*Task objective*. Copy word for word the part of the event listings below that runs from "It’s time to" to "Poseurs are allowed.".

8pm Iron Works, 49 Illinios St. (200-1893 / buffaloironworks.com) $25

The father of bluegrass music, Bill Monroe once said that bluegrass has brought more people together, and made more friends, than any music in the world. On Friday, the city of good neighbors will make new friends as bluegrass musician and composer Peter Rowan takes the stage at Iron Works (9/18 @8pm). Rowan, a Grammy Award winner and six-time Grammy Award nominee, is a singer-songwriter with a career spanning more than five decades. At the age of 17, he performed with Monroe until his early 20s, when he branched out on his own in Nashville, Tenn., as a solo musician. “I was 17 when Bill Monroe was on tour,” Rowan Says. “A friend recommended me to him and we played a big show in Boston. Monroe then invited me to be a part of his Bluegrass Boys, and for me it was the greatest. I played with him until I was 22 or 23, then I stayed in Nashville for some years. Monroe once said to me, ‘If you can lay my music, you can lay any kind of music.’” Rowan has since released two acclaimed solo albums, The First Whipporwill and Bluegrass Boy, as well as High Lonesome Cowboy, a recording of traditional and old-time mountain music. His latest release Quartet, has kept him busy on an impressive international tour. Don’t miss out when he rolls on through this weekend.

> Jeffrey Czum

Buffablog Presents: Taking Back Saturday

10pm Milkie’s, 522 Elmwood Ave. (buffablog.com) $5

It’s time to dust off your high school Vagrant Records messenger bag and that threadbare, slim-fit Get Up Kids shirt, because buffaBLOG is bringing you back to the “it” genre of the early 2000s. We’re talking about emo of course, a genre populated by impassioned and sensitive punks who wear their hearts on their sleeve. For one night only (every few months), buffaBLOG presents Taking Back Saturday, a night dedicated to a time where checkered Chucks and thick black eyeliner were more than just a phase. Each event in the series will feature former and current players in the Buffalo NY emo scene. This time around, guest DJs include Jeffrey Czum (Cute is What We Aim For), Anthony Musior (Mandy K), and Nick Sessanna (In Motion). The night starts at 10pm and is only $5. Poseurs are allowed.

> Ronald Walczyk

Built to Spill

7pm Town Ballroom, 681 S. Main St. (852-3900 / townballroom.com) $22-$25

It’s suspiciously easy to overlook the existential side of Boise, Idaho’s Built To Spill, a seasoned but frequently rotating ensemble centered on avuncular frontman Doug Martsch. There are brighter enticements to the band’s amiably fractured rock: Martsch’s arresting guitar solos, the songs’ devil-may-care structural assembly, the whole package’s never-duplicated ability to channel Neil Young, the Pixies, and the Butthole Surfers, sometimes within the same phrase. Nevertheless, there’s always been a surprisingly dark coffeehouse-philosopher vibe underneath all the winning quirks – it’s even implicit in the band’s name. Untethered Moon, the band’s eighth studio album lays those questing tendencies as bare as any before it. Picking up the moody threads of its predecessor, 2009’s There Is No Enemy, the record focuses sharply on the various kinds of cosmic disquiet that come with, as ‘Living Zoo” puts it, “being human / being an animal, too.” The first act tackles notions of civic unrest, immortality through art and the perishability of memory; all of this before culminating, in “Some Other Song,” with a note of touching vulnerability: ‘I don’t know how to not fall apart / Please tell me how to never fall apart.” The album will definitely please any fan of the group’s previous releases and it will be sure to welcome new listeners as well. Don’t miss Built To Spill when they come to Town Ballroom this Monday evening (9/21 @7pm).

*Dataset entries*.
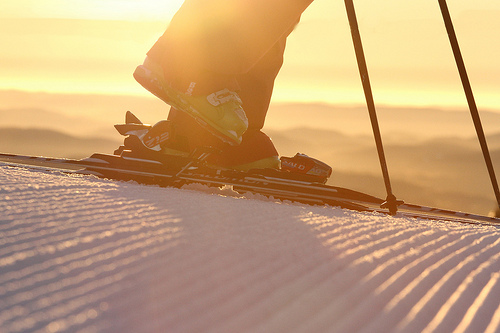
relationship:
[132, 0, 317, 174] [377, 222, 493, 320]
skier prepares to descend down mountain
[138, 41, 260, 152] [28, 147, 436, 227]
foot off ski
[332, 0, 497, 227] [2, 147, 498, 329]
ski poles on snow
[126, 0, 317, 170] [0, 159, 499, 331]
skier on mountain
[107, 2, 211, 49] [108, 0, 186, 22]
glare from glare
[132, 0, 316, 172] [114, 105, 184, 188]
person into ski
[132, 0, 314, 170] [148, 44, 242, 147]
person has foot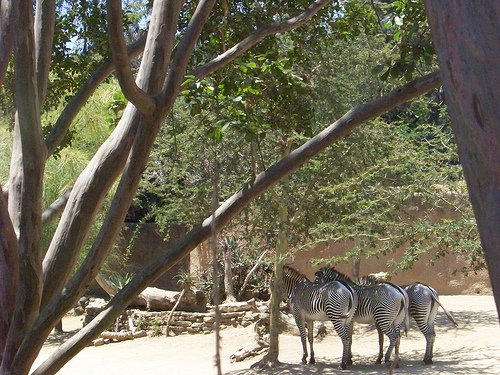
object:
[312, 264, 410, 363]
zebras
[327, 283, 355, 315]
butts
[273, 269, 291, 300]
head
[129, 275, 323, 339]
visible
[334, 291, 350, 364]
leg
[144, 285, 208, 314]
log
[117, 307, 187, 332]
wall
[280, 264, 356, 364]
group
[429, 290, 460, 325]
tails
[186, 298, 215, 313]
edge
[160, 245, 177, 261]
wood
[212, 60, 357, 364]
trees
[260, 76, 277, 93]
leaves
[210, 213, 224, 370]
stick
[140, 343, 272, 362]
ground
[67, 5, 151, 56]
sky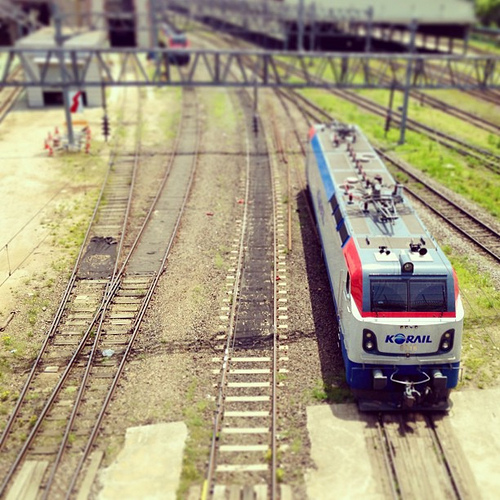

*Response for this exercise*.
It’s time to dust off your high school Vagrant Records messenger bag and that threadbare, slim-fit Get Up Kids shirt, because buffaBLOG is bringing you back to the “it” genre of the early 2000s. We’re talking about emo of course, a genre populated by impassioned and sensitive punks who wear their hearts on their sleeve. For one night only (every few months), buffaBLOG presents Taking Back Saturday, a night dedicated to a time where checkered Chucks and thick black eyeliner were more than just a phase. Each event in the series will feature former and current players in the Buffalo NY emo scene. This time around, guest DJs include Jeffrey Czum (Cute is What We Aim For), Anthony Musior (Mandy K), and Nick Sessanna (In Motion). The night starts at 10pm and is only $5. Poseurs are allowed.